OBJECTIF 1:
Comptez les lignes du listing qui contiennent la chaîne « treble », en respectant la casse, et indiquez seulement ce nombre.

EXTRAIT CHOISI:
————

21. Dans un arrêt rendu le 26 novembre 1998, la Cour constitutionnelle (Up-29/98) a considéré qu’au regard de la législation de l’ancienne République socialiste de Slovénie, le droit d’occupation était mieux protégé que le droit locatif. Il était accordé pour une durée indéterminée et englobait également les personnes qui vivaient avec le titulaire du droit. Et la Cour de conclure que, le marché des logements appartenant à la collectivité étant très limité, le droit d’occupation relevait davantage d’un droit de propriété que d’un droit locatif.
22. Le 25 novembre 1999, la Cour constitutionnelle a développé son interprétation selon laquelle la privatisation des logements appartenant auparavant à la collectivité, telle que régie par la loi sur le logement et par la loi sur la dénationalisation, s’apparentait à une acquisition originelle d’un bien pour les nouveaux propriétaires. Elle a confirmé qu’aux termes des textes de loi en vigueur dans l’ancienne République socialiste de Slovénie, ces logements n’appartenaient à personne. Elle a par ailleurs répété que les nouveaux propriétaires acquéraient les droits de propriété sur ces logements assortis de toutes les restrictions prévues par la législation applicable en la matière, mais qu’ils pouvaient parfaitement refuser ces droits de propriété. Toutefois, dès lors qu’ils avaient acquis la propriété du bien, toute autre restriction ou obligation qui leur serait imposée reviendrait à les priver de leurs droits de propriété. Les modifications apportées en 1994 à la loi sur le logement, qui ont institué de nouvelles obligations en contraignant par exemple le propriétaire privé ou, en cas de refus, la municipalité compétente, à accorder également la remise de 30 % aux anciens titulaires du droit d’occupation qui se portaient acquéreurs d’un logement de substitution, ont été déclarées contraires à la Constitution.

————

DONNÉES FOURNIES:
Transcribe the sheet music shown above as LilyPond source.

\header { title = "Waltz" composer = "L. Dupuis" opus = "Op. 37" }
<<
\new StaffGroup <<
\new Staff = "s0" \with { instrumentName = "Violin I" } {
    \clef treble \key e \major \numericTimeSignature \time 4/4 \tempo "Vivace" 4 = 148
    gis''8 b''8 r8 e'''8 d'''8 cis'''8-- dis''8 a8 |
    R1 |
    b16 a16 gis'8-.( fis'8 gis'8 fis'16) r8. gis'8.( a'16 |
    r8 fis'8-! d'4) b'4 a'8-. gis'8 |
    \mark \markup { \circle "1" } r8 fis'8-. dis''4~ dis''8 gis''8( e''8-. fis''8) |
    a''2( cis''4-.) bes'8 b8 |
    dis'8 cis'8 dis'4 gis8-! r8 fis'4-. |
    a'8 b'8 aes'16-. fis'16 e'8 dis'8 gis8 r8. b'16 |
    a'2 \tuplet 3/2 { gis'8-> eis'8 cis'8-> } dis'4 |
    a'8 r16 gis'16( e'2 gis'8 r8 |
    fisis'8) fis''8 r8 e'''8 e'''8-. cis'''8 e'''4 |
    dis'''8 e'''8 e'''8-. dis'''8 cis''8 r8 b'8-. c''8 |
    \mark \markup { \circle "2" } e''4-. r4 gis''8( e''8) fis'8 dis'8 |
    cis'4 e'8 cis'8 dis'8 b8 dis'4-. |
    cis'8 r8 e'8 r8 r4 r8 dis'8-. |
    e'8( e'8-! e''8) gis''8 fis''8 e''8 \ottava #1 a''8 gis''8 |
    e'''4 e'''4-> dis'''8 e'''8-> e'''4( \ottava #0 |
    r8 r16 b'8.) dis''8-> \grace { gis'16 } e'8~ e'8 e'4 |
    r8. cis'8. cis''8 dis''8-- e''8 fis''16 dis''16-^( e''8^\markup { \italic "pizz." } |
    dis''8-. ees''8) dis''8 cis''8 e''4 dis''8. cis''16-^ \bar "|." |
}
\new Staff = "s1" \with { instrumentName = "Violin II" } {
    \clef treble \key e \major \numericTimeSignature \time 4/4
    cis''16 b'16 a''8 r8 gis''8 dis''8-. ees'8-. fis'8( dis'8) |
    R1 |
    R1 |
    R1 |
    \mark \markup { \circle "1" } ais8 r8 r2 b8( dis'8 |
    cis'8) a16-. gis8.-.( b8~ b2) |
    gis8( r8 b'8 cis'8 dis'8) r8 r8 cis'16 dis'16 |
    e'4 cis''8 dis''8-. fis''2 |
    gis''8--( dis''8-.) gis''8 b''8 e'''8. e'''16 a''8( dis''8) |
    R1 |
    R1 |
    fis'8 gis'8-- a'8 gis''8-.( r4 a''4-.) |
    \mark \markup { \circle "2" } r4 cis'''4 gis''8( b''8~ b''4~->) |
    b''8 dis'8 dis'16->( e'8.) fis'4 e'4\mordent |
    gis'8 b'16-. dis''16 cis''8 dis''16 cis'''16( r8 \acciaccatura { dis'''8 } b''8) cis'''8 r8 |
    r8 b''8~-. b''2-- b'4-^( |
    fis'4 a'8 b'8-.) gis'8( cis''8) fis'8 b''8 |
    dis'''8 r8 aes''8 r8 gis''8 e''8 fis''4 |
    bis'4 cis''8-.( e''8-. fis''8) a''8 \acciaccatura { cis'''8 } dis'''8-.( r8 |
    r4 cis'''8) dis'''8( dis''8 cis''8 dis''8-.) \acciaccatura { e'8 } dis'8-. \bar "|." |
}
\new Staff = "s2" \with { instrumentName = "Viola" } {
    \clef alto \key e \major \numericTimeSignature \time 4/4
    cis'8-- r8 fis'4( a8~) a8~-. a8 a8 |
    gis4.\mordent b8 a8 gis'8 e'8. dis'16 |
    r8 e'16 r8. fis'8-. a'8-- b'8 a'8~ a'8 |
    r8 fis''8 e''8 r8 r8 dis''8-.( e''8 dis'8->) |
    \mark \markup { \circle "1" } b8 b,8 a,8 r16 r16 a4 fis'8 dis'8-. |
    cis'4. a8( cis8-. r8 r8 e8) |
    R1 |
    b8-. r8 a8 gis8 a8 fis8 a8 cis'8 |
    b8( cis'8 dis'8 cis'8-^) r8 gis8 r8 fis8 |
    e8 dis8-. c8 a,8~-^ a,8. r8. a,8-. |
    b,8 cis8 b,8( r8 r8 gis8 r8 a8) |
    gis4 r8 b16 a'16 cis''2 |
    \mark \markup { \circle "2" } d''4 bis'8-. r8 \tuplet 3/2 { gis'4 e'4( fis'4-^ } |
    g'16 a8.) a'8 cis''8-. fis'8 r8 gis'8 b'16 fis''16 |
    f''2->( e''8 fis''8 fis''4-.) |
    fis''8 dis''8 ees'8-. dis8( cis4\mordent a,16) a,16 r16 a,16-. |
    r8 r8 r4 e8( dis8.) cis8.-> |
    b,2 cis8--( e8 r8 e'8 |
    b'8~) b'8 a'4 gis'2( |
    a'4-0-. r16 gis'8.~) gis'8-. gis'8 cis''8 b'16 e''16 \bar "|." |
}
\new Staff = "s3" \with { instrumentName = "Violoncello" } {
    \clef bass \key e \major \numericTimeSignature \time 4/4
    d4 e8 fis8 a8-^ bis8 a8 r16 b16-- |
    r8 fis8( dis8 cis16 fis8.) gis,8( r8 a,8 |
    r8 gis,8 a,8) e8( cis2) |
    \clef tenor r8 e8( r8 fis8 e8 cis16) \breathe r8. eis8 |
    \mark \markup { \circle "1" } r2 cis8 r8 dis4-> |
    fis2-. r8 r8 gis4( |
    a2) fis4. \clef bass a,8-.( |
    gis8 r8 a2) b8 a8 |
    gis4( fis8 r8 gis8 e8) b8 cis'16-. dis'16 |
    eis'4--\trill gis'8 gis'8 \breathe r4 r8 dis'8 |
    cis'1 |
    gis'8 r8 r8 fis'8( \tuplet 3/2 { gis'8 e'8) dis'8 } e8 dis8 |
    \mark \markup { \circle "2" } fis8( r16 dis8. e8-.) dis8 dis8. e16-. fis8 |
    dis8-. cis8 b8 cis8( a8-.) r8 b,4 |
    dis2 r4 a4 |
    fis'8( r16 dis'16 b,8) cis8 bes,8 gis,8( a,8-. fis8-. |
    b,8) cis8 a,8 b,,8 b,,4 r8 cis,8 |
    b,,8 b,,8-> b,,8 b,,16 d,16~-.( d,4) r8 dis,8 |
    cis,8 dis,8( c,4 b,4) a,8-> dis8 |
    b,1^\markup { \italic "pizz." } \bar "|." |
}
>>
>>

————

OBJECTIF 2:
Répondez aux questions suivantes à partir de l'extrait choisi :
(a) À quelle date la Cour constitutionnelle a-t-elle rendu l'arrêt Up-29/98 ?
(b) En quelle année ont été apportées à la loi sur le logement les modifications déclarées contraires à la Constitution ?
(c) Quel est le taux de la remise que ces modifications obligeaient à accorder aux anciens titulaires du droit d'occupation ?

RÉSULTAT FINAL 1:
2

RÉSULTAT FINAL 2:
(a) Le 26 novembre 1998.
(b) En 1994.
(c) 30 %.